:: Excerpt provided ::

LOAD CSV clause is especially useful when you need to import a lot of data from systems that support export to CSV files, for example, when switching from antiquated identity and access management systems.

Hat-trick of problems with LOAD CSV

As mentioned above, LOAD CSV works by loading rows one by one and binding content to the variable specified in the query.

There are a few things to keep in mind when the LOAD CSV Cypher query is executed, as they directly influence the occurrence and resolution of memory consumption and performance issues during the import with this query.

Delta objects

From Memgraph 2.7, the default storage mode is called IN_MEMORY_TRANSACTIONAL. Transactional mode is fully ACID compliant and built upon a research paper called Fast Serializable Multi-Version Concurrency Control for Main-Memory Database Systems. In short, in the transactional storage mode, Memgraph creates in-place modification of the object, i.e., vertex. For each corresponding change, one delta object is created. Delta objects can be used to restore the database to an older state. Each transaction stores all the changes which happened during its lifetime. Transactions can’t see changes made by other transactions, and they operate in isolation. Delta objects also ensure atomicity, consistency, and durability.

What’s important to note is that for each change inside the transaction, an additional object is created, the size of which is 104B.

One transaction

When the data is imported using the LOAD CSV clause, importing one file is done as one transaction. This means that Memgraph will hold a lot of memory inside this one transaction for the whole system to work properly and for Memgraph to support multi-version concurrency control by creating deltas.

:::

Task instructions ->
#1 Write out the passage on Memgraph's LOAD CSV, starting at "From Memgraph 2.7, the" and ending at "consistency, and durability.".
#2 Extend the text on Memgraph's LOAD CSV by continuing it from the point where it stops.
The items that follow are separate material, unrelated to the text on Memgraph's LOAD CSV.

:: Entries shown ::

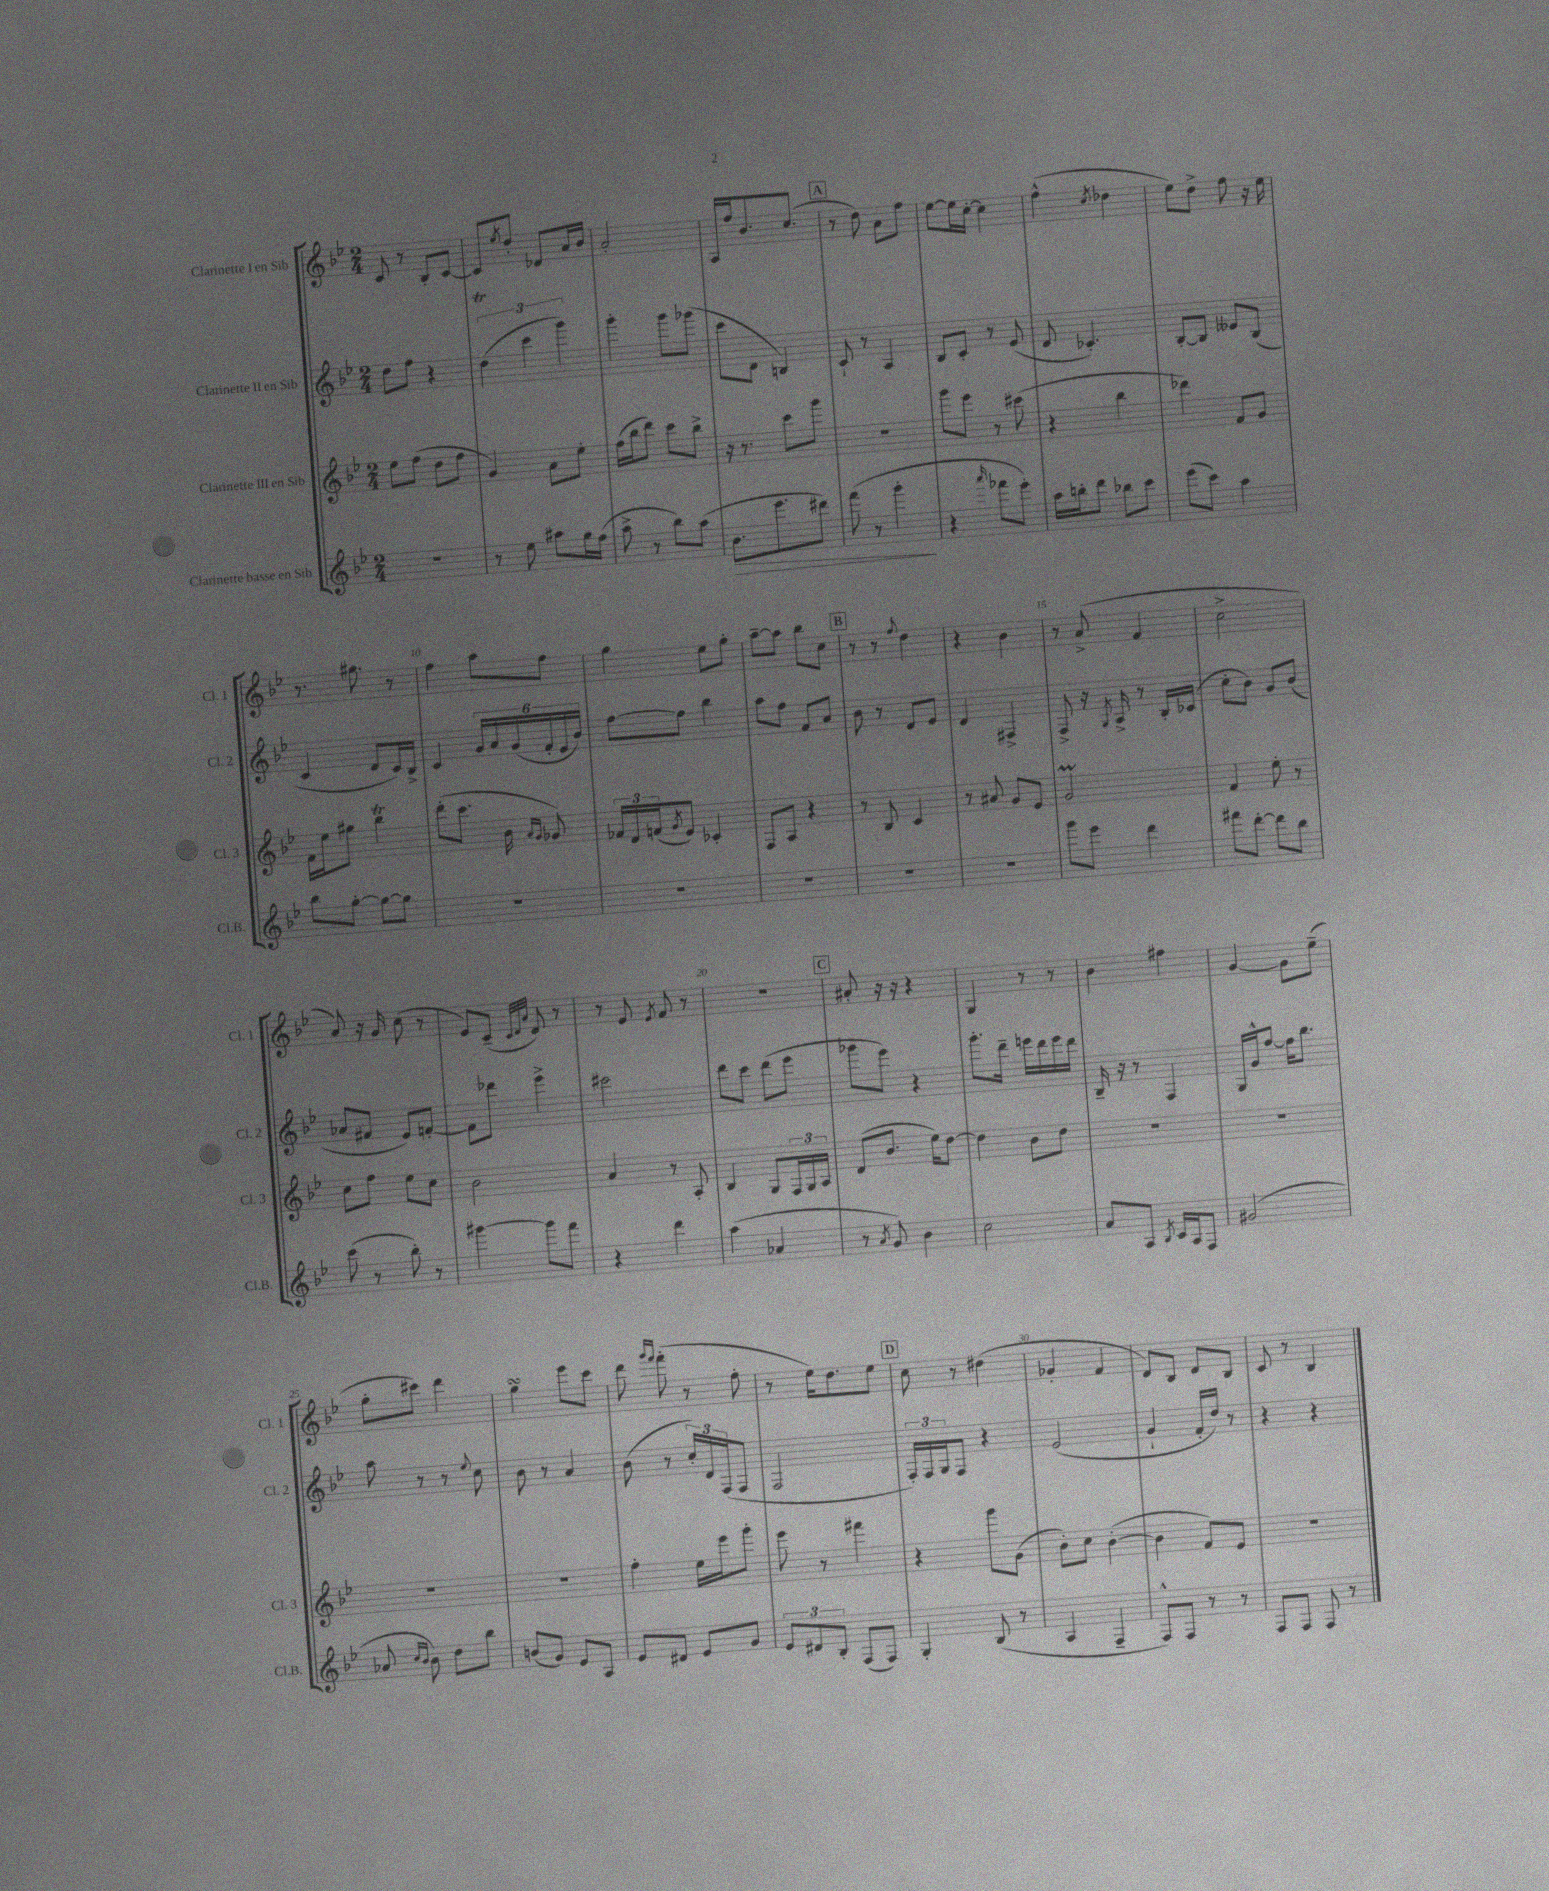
<<
\new StaffGroup <<
\new Staff = "s0" \with { instrumentName = "Clarinette I en Sib" shortInstrumentName = "Cl. 1" } {
    \clef treble \key bes \major \numericTimeSignature \time 2/4
    c'8 r8 bes8-. c'8~ |
    c'8 \acciaccatura { ees''8 } d''8-. des'8 a'16 bes'16 |
    a'2-. |
    a16 f''16 bes'8. c''8.( |
    \mark \markup { \box "A" } r8 d''8) a'8 f''8 |
    ees''8~ ees''16 c''16~-. c''4 |
    f''4-^( \acciaccatura { c''8 } des''4 |
    ees''8) d''8-> f''8 r16 ees''16 |
    r8. gis''8. r8 |
    f''4 a''8 f''8 |
    g''4 ees''8 g''8-. |
    a''8~-- a''8 bes''8 c''8 |
    \mark \markup { \box "B" } r8 r8 \appoggiatura { f''8 } d''4 |
    r4 bes'4 |
    r8 a'8->( f'4 |
    c''2-> |
    a'8) r16 g'16 c''8( r8 |
    ees'8) c'8--( \grace { c'32 d'32 a'32 } d'8) r8 |
    r8 ees'8 \acciaccatura { ees'8 } f'8 r8 |
    r2 |
    \mark \markup { \box "C" } ais'8-. r16 r16 r4 |
    g4 r8 r8 |
    bes'4 fis''4 |
    g'4~ g'8 ees''8--( |
    g''8-. cis'''8) d'''4 |
    g''4\turn ees'''8 c'''8 |
    d'''8 \grace { g'''16 f'''16 } f'''8-.( r8 f''8-. |
    r8 ees''16) d''8. ees''8 |
    \mark \markup { \box "D" } c''8 r8 dis''4( |
    ges'4-. f'4 |
    d'8) bes8 d'8 bes8 |
    c'8 r8 bes4 \bar "|." |
}
\new Staff = "s1" \with { instrumentName = "Clarinette II en Sib" shortInstrumentName = "Cl. 2" } {
    \clef treble \key bes \major \numericTimeSignature \time 2/4
    d''8 f''8 r4 |
    \tuplet 3/2 { d''4\trill( c'''4 g'''4) } |
    g'''4-. g'''8 ges'''8( |
    c'''8 d'8 b4) |
    \mark \markup { \box "A" } c'8-! r8 a4 |
    bes8 c'8-. r8 ees'8( |
    d'8 ces'4.-.) |
    bes8~-. bes8 eeses'8 bes8( |
    c'4 d'8 c'16) bes16-> |
    c'4 \tuplet 6/4 { g'16 a'16 g'16( f'16-. ees'16 bes'16) } |
    f''8~ f''8 bes''4 |
    a''8 f''8 f'8 a'8 |
    \mark \markup { \box "B" } bes'8 r8 d'8 ees'8 |
    d'4 fis4-> |
    f8-> r16 \acciaccatura { g8 } a16-> r8 bes16-. ces'16( |
    c''8-. bes'8) g'8 bes'8( |
    aes'8 fis'8 ees'8) f'8~-. |
    f'8 des'''8 ees'''4-> |
    cis'''2 |
    d'''8 c'''8 d'''8( ees'''8 |
    \mark \markup { \box "C" } ges'''8 ees'''8) r4 |
    g'''8.-. d'''16-- e'''16 d'''16 e'''16 d'''16 |
    bes16-- r16 r8 f4 |
    g16 g'16-^ f''8~ f''16 bes''8. |
    a''8 r8 r8 \appoggiatura { ees''8 } c''8 |
    bes'8 r8 a'4 |
    bes'8( r8 \tuplet 3/2 { c''16-.) d'16 f16( } f8 |
    f2 |
    \mark \markup { \box "D" } \tuplet 3/2 { f16-.) f16 g16 } f8 r4 |
    ees'2( |
    g'4-! f'16-. d''16) r8 |
    r4 r4 \bar "|." |
}
\new Staff = "s2" \with { instrumentName = "Clarinette III en Sib" shortInstrumentName = "Cl. 3" } {
    \clef treble \key bes \major \numericTimeSignature \time 2/4
    ees''8 f''8( d''8 f''8 |
    g'4) a'8 ees''8-. |
    f''16( bes''16 d'''8) c'''8 bes''8-> |
    r16 r8. c'''8 g'''8 |
    \mark \markup { \box "A" } R2 |
    g'''8 ees'''8 r8 cis'''8( |
    r4 bes''4 |
    des'''4) f'8 g'8 |
    f'16 ees''16 gis''8 bes''4\trill |
    d'''8-.( c'''8. bes'16 \grace { a'16 g'16 } ges'8) |
    \tuplet 3/2 { fes'16 d'16 f'16( } \acciaccatura { g'8 } ees'8) ces'4-. |
    f8 a8 r4 |
    \mark \markup { \box "B" } r8 bes8 c'4 |
    r8 ais'8 g'8 ees'8 |
    g'2\prall |
    f'4 ees''8-. r8 |
    c''8 f''8 ees''8 c''8 |
    bes'2 |
    a'4 r8 a8-. |
    bes4 g8 \tuplet 3/2 { f16 g16 a16 } |
    \mark \markup { \box "C" } d'8( bes'8. ees''16) d''8~ |
    d''4 bes'8 d''8 |
    R2 |
    R2 |
    R2 |
    R2 |
    f''4-. ees''16 ees'''16 g'''8-. |
    ees'''8 r8 fis'''4 |
    \mark \markup { \box "D" } r4 g'''8 g'8( |
    bes'8-.) c''8 bes'4~-.( |
    bes'4 f'8) ees'8 |
    R2 \bar "|." |
}
\new Staff = "s3" \with { instrumentName = "Clarinette basse en Sib" shortInstrumentName = "Cl.B." } {
    \clef treble \key bes \major \numericTimeSignature \time 2/4
    r2 |
    r8 ees''8 ais''8 g''16 f''16( |
    a''8-> r8 bes''8) a''8( |
    bes'8.\> ees'''8. dis'''8) |
    \mark \markup { \box "A" } f'''8( r8 g'''4-.\! |
    r4 \grace { a'''16 } fes'''8 ees'''8-.) |
    a''16 b''16-. d'''8 bes''8 c'''8 |
    ees'''8( c'''8) a''4 |
    bes''8 g''8~-. g''8~ g''8 |
    R2 |
    R2 |
    R2 |
    \mark \markup { \box "B" } R2 |
    R2 |
    g'''8 ees'''8 d'''4 |
    fis'''8 d'''8~-. d'''8 bes''8 |
    c'''8( r8 bes''8-.) r8 |
    gis'''4~ gis'''8 f'''8 |
    r4 d'''4 |
    a''4( aes'4 |
    \mark \markup { \box "C" } r8 \acciaccatura { a'8 } g'8) bes'4 |
    c''2 |
    a'8 a8 \acciaccatura { bes8 } c'16 a16 f8 |
    gis'2( |
    aes'8 \grace { c''16 bes'16 } bes'8) d''8 bes''8 |
    b'8( g'8) ees'8 a8 |
    ees'8 dis'8 ees'8 g'8 |
    \tuplet 3/2 { ees'8 dis'8 bes8-. } f8( f8) |
    \mark \markup { \box "D" } g4-. bes8( r8 |
    a4 f4-- |
    f8-^) f8 r8 r8 |
    f8 f8 f8 r8 \bar "|." |
}
>>
>>
\layout { \context { \Score \override BarNumber.break-visibility = ##(#f #t #t) barNumberVisibility = #(every-nth-bar-number-visible 5) } }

:::

Responses by task ->
#1
From Memgraph 2.7, the default storage mode is called IN_MEMORY_TRANSACTIONAL. Transactional mode is fully ACID compliant and built upon a research paper called Fast Serializable Multi-Version Concurrency Control for Main-Memory Database Systems. In short, in the transactional storage mode, Memgraph creates in-place modification of the object, i.e., vertex. For each corresponding change, one delta object is created. Delta objects can be used to restore the database to an older state. Each transaction stores all the changes which happened during its lifetime. Transactions can’t see changes made by other transactions, and they operate in isolation. Delta objects also ensure atomicity, consistency, and durability.

#2
A lot of data

Usually, when importing data to move from other systems, a CSV file can contain a lot of rows, up to a few million, and each file can contain up to a few GBs of data. A lot of data means a lot of changes happening from Memgraph’s point of view.

Bigger picture

As you might have guessed by now, a combination of the above points can make Memgraph “stressed” under such conditions.

stressed memgraph

Another important factor is that importing large amounts of data usually happens at the start-up of the database. During that time, it’s highly unlikely that any analytical transaction will take place as there is no data inside Memgraph. This would mean that ACID compliance is not really necessary for data import, and that is why Memgraph 2.7 enables you to import data without experiencing memory issues and performance degradations by switching off the creation of unnecessary delta objects before starting the data import. This new storage mode is called analytical mode, which is a solution to the above problems.

A lot of data can be imported with the LOAD CSV clause, which means a lot of delta objects are created during one transaction. But Memgraph still consumed more than the appropriate amount of memory, and the performance was poor. Memory consumption would skyrocket even when importing small files of 100MBs, and performance would degrade when importing CSV files with many columns. And in some cases, those two worlds collided.

Many users reported these problems, and we started tackling them one by one. The problems could be split into two categories - those considering memory and others considering performance.

Profiling memory

We have dealt with performance issues, memory consumption, and weird bugs before. Some of those issues we solved using profilers. By profiling queries, we found out that one performance degradation was caused by switching to different libraries. And considering the weird bugs we dealt with, one of the more notorious ones was in the form of an overflowing timeout error caused by integer and stack overflow made by stronger assumptions on hardware.

Describe the bug

Working on improving import with the LOAD CSV clause started with one user reporting an issue on the GitHub repository, as seen in the picture below. The issue was that importing data from a CSV file consisting of a lot of properties and a lot of rows made the memory consumption skyrocket.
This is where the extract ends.